The RF switch used is an SKY13384 (non-reflective).  It provides 4 channels that are usable from 20M-4GHz. When a channel is not selected it is terminated in 50 ohms.  A mux is used on the input and output side of a channel.  Care must be taken in user defined channels to note that when not selected a channel’s input and output has a DC path to ground through 50 ohms.

Channel 0 is a small band specific daughter board connected via two 6X1 headers.  These headers include the RF input and output, +5V (BBB supply), a digital supply enable, and two digital signals from the SPI output register (All digital signals are 3.3V logic).  This channel is designed to be small and readily pluggable.  A daughter board is roughly the width of a BBB and carriers (~2.1 inches) and can be an inch or less wide (slightly wider to cover forward mounting bolts if desired).

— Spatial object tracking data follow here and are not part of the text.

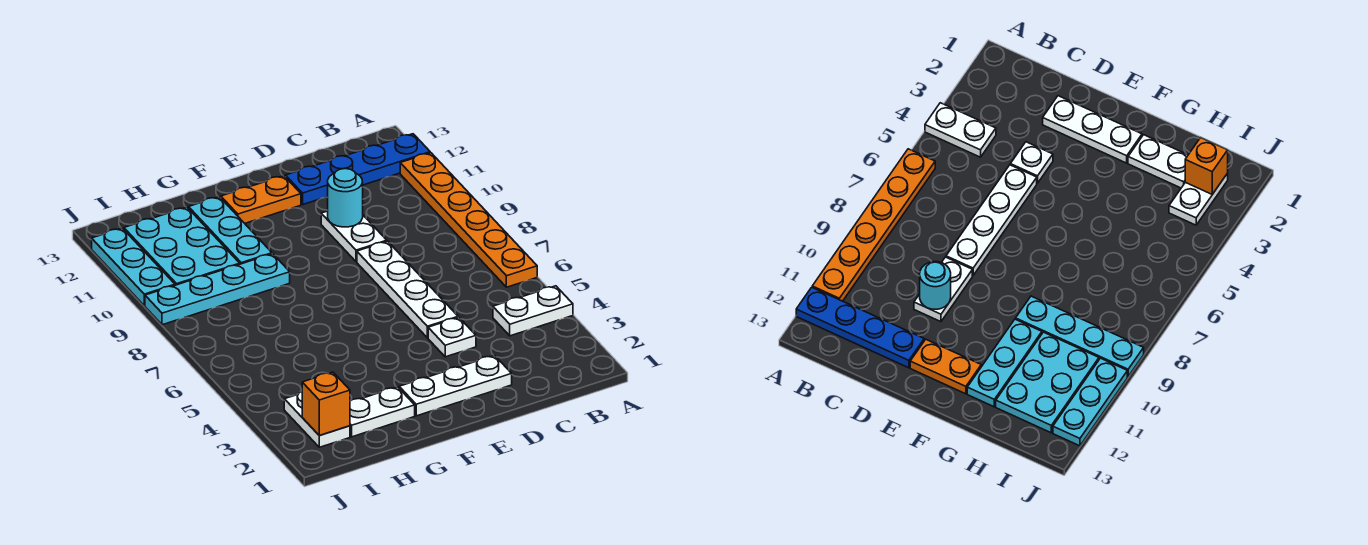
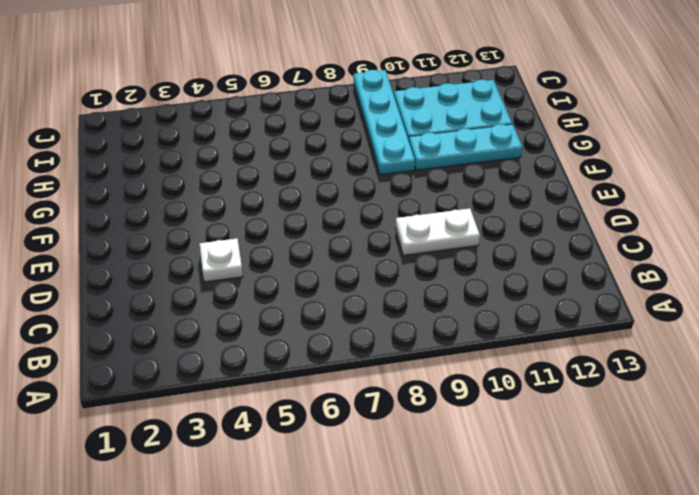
none -> white plate A4:B4 level 1
none -> orange plate A6:A11 level 1
none -> blue plate A12:D12 level 1

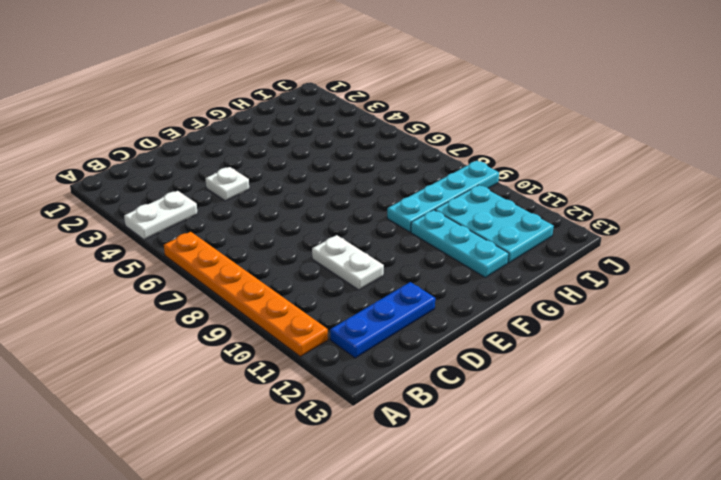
blue plate B12:D12 level 1 -> blue plate A12:D12 level 1
none -> white plate D2:F2 level 1
none -> white plate D5:D8 level 1
none -> orange plate E12:F12 level 1

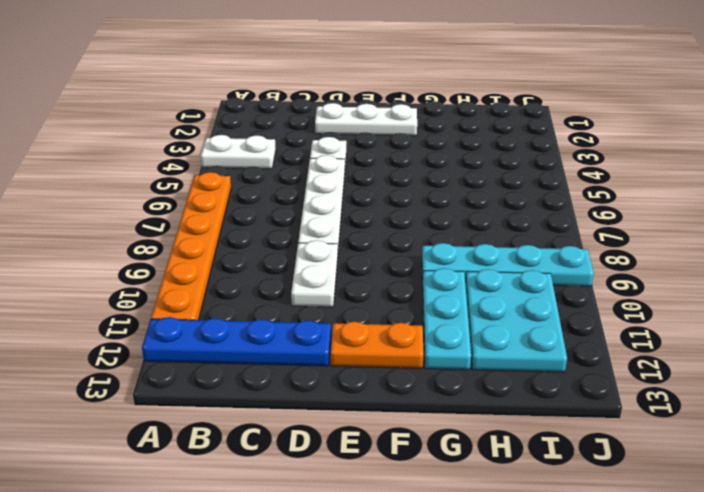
none -> white plate G2:H2 level 1
none -> white plate I2:I3 level 1
none -> cyan plate J10:J12 level 1

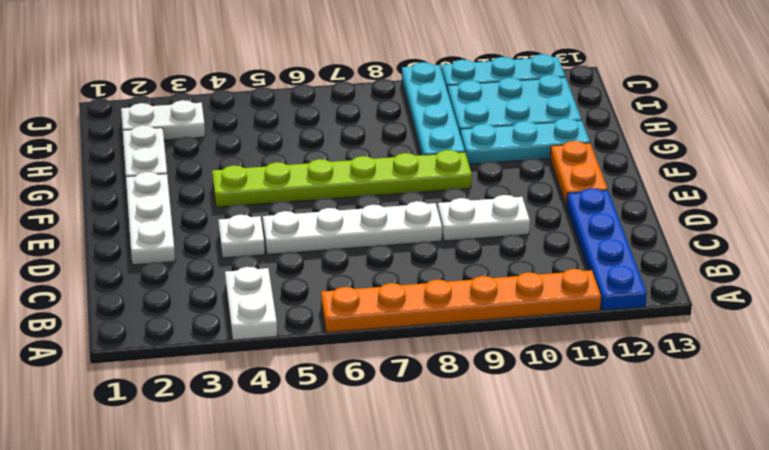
lime plate F4:F9 level 1 -> none
none -> cyan round brick D10 level 2
none -> orange brick I2 level 2

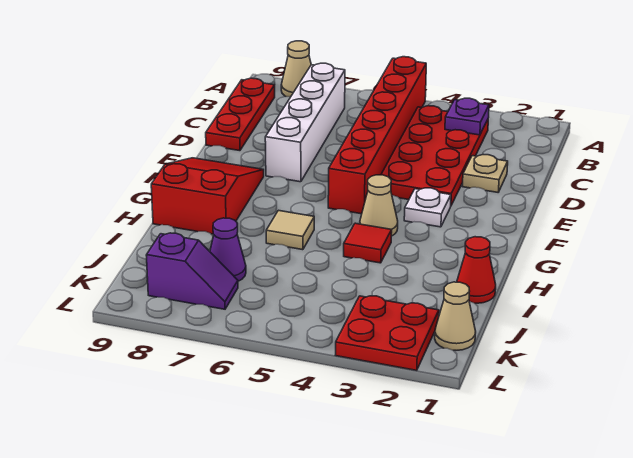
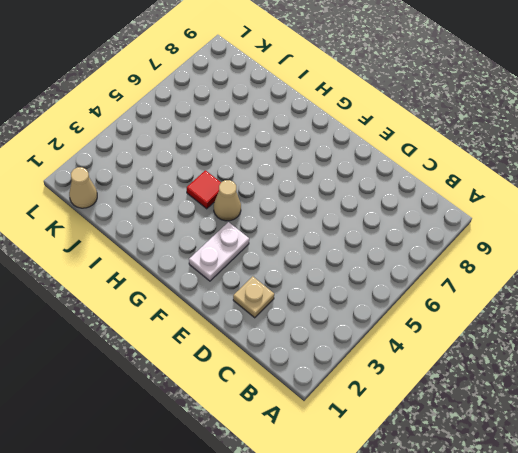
white plate F2:F3 level 1 -> white plate F3 level 1
none -> red brick A5:F5 level 1
none -> tan cone A8 level 1
none -> red plate B3:E4 level 1

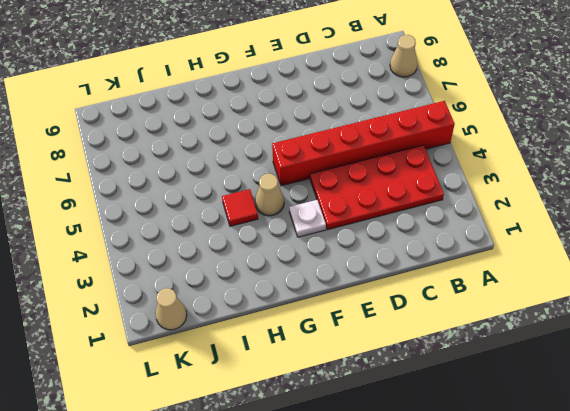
none -> white brick B7:E7 level 1
none -> red plate B9:D9 level 1
none -> tan plate D2 level 1

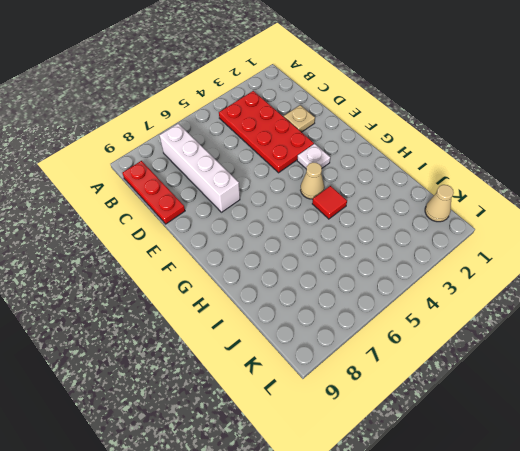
none -> red brick A5:F5 level 1
none -> tan cone A8 level 1
none -> red slope F8:H9 level 1 top H

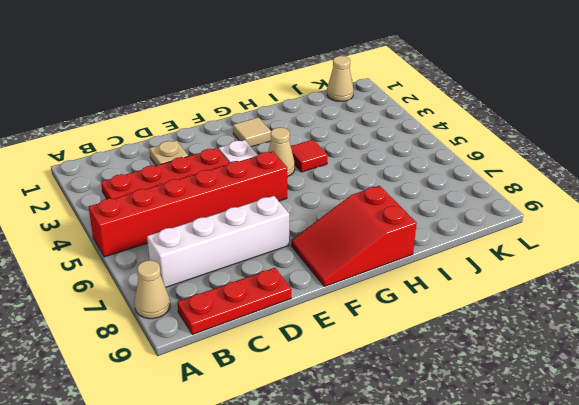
tan tile G2 level 1 -> tan tile H6 level 1
none -> red cone I1 level 1
none -> purple cone J7 level 1
none -> red plate K2:L3 level 1

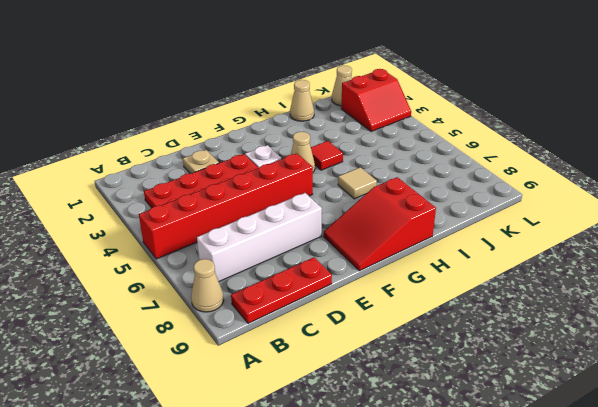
tan cone I1 level 1 -> red cone I1 level 1
red slope K2:L3 level 1 top 2 -> red plate K2:L3 level 1
none -> purple cone J7 level 1
none -> purple slope K7:K8 level 1 top 8
none -> purple plate B3 level 2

Channel 1 is a digital step attenuator using the SKY12347.  This is a 6 bit attenuator providing 0.5 to 31.5dB of attenuation from DC to 3GHz.  It is used in a parallel configuration.  It is only available in a 24 pin QFN package (like most attenuators at this point).

Channel 2 is a BJT amplifier - either common base or common collector configuration.  It includes 0805 L and C components configured to provide impedance matching as well as tuned or resistively terminated ports.  Final user values and components determine the configuration.  The BJT layout is targeted at a BFR93A SOT23 package (or any similar footprint).

Channel 3 is a broadband amplifier using the AD8354 providing approximately 20dB of gain from 1MHz to 2700MHz with 50 ohm termination and a noise figure of about 4dB.  It is operated in the 3V mode.